La Cour de justice de la République (CJR) a décidé de renvoyer en procès Éric Dupond-Moretti, mis en examen au cours du mois de juillet 2021 pour prises illégales d’intérêts. Les avocats du ministre de la Justice ont formé un pourvoi en cassation.
Accusé d’utiliser sa position de garde des Sceaux pour régler des contentieux personnels, l’ancien ténor du barreau Eric Dupont-Moretti est renvoyé devant la Cour de justice de la République.
Il s’agit d’une grande première : si depuis sa création en 1993, huit ministres et deux secrétaires d’État ont été renvoyés devant la CJR, aucun ne l’a été alors qu’il exerçait encore ses fonctions au gouvernement.
Le ministre de la Justice était convoqué à 9h devant la commission d’instruction de la CJR, seule habilitée à juger les membres du gouvernement pour des crimes ou délits commis dans l’exercice de leur mandat.
pourvoi en cassation
Les deux avocat d'Eric Dupond-Moretti ont indiqué avoir «immédiatement» formé un pourvoi en cassation.
Selon Me Rémi Lorrain, il appartient «désormais à l'assemblée plénière de la Cour de cassation de se saisir de ce dossier» avec une nouvelle décision sur l'ensemble de la procédure, «et de se prononcer notamment sur les nombreuses irrégularités qui ont émaillé ce dossier depuis deux ans».
Le pourvoi n'annule pas le renvoi, mais en suspend les effets. Selon une source proche du dossier interrogée par l'AFP, il n'est pas possible de dire à ce jour à quelle échéance la Cour de cassation rendra sa décision.
Deux dossiers sensibles
Dans le détail, des plaintes de syndicats de magistrats et de l’association anticorruption Anticor accusent le garde des Sceaux d’avoir profité de sa fonction pour ordonner une enquête administrative contre trois magistrats du Parquet national financier en septembre 2020.
Ces derniers avaient fait éplucher ses factures téléphoniques détaillées quand il était encore avocat au barreau, dans le but de débusquer une éventuelle taupe qui aurait informé Nicolas Sarkozy qu’il était sur écoutes dans l’affaire de corruption dite «Paul Bismuth».
Éric Dupond-Moretti est également accusé d’avoir diligenté des poursuites administratives contre un ancien juge d’instruction détaché à Monaco, Edouard Levrault, qui avait mis en examen un de ses ex-clients.

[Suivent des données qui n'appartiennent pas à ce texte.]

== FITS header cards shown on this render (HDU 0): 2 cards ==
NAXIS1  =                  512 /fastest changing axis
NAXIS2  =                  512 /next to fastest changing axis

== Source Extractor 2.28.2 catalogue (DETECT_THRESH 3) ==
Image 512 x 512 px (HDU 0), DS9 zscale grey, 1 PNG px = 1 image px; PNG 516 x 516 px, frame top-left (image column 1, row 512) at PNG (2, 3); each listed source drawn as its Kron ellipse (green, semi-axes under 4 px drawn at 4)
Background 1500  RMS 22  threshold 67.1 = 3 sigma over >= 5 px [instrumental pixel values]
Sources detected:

Tout au long de l’enquête, Éric Dupond-Moretti a répété n’avoir fait que «suivre les recommandations de son administration». Un argument qui n’a pas convaincu le ministère public, qui a requis un procès contre le ministre. Le procureur général avait alors jugé qu’il existait des «charges suffisantes» à son encontre pour qu’il soit jugé.